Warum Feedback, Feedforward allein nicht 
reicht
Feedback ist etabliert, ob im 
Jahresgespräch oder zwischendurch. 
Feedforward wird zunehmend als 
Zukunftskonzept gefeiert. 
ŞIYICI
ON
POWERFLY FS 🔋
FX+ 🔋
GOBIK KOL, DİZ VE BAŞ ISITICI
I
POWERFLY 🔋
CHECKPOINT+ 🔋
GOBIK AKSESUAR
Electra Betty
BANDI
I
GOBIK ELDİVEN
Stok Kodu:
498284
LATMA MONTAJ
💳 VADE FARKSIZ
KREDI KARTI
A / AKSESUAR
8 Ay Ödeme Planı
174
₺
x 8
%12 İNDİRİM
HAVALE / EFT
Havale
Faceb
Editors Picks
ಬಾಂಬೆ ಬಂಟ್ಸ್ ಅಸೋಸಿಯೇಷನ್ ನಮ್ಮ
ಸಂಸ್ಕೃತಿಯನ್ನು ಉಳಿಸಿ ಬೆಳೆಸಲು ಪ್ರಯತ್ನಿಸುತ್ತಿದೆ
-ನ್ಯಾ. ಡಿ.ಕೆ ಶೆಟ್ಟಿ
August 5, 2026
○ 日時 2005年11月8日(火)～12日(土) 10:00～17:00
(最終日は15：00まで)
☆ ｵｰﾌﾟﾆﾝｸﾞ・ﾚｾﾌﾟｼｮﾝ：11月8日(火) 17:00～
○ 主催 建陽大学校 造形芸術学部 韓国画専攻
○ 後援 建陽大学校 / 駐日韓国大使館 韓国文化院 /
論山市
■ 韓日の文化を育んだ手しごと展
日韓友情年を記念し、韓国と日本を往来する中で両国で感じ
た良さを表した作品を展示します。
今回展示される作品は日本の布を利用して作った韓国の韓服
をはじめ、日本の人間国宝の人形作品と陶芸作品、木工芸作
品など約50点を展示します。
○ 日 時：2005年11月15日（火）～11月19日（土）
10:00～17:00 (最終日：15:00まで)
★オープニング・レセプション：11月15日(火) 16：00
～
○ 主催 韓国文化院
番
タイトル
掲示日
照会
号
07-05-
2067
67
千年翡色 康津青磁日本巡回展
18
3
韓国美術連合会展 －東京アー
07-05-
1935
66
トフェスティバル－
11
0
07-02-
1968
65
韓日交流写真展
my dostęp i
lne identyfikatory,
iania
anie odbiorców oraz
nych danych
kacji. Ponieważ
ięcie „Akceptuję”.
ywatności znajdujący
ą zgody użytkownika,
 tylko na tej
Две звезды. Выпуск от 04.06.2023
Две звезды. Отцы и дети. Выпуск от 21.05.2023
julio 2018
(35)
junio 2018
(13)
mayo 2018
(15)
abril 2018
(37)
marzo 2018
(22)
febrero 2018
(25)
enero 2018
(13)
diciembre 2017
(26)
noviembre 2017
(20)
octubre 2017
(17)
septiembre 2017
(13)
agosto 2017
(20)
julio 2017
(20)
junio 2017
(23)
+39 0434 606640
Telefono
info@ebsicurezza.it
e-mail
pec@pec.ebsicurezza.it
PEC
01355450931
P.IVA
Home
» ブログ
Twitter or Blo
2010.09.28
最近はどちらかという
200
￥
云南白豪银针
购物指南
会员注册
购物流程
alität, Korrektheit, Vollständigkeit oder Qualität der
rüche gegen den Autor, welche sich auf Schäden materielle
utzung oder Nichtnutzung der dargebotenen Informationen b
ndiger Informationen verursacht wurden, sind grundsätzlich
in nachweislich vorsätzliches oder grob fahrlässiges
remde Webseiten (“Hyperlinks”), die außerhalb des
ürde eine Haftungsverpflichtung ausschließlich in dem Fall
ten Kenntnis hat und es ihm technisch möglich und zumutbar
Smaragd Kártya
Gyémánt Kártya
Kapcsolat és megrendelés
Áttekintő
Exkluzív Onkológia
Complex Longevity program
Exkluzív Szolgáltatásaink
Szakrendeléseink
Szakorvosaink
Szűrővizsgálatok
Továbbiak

___

> Required work: Which lines in the rows above contain the string "GOBIK"? List each of those lines in full, treating uppercase and lowercase as distinct.

> Solved exercise:
GOBIK KOL, DİZ VE BAŞ ISITICI
GOBIK AKSESUAR
GOBIK ELDİVEN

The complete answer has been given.